▶ [Material supplied]:
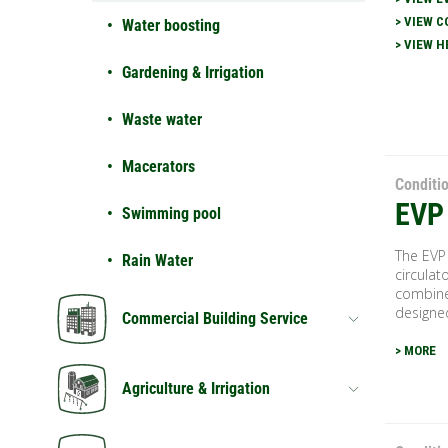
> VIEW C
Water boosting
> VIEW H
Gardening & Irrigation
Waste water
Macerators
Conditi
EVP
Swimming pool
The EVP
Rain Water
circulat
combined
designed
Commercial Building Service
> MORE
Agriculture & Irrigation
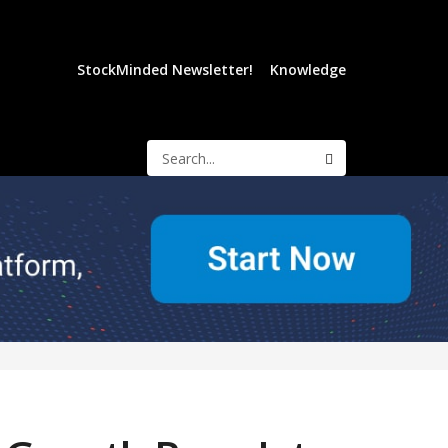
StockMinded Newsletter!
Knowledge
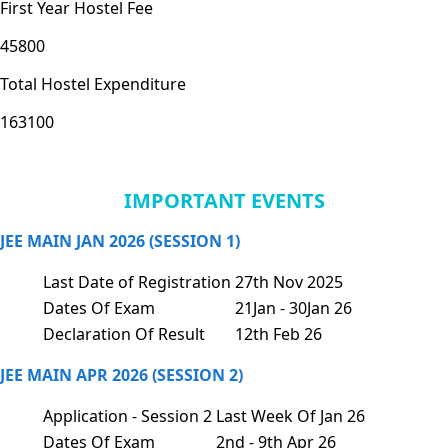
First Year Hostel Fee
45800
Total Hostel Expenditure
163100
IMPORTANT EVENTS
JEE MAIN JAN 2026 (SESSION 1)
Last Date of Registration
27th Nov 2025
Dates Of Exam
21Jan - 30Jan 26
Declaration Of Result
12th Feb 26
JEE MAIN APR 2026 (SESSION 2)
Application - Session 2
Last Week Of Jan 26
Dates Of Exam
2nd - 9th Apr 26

▶ [To-do item]:
Pick out every line in the listing above that contains the word "Last", and copy each of those lines.

▶ [Result for this exercise]:
Last Date of Registration
Last Week Of Jan 26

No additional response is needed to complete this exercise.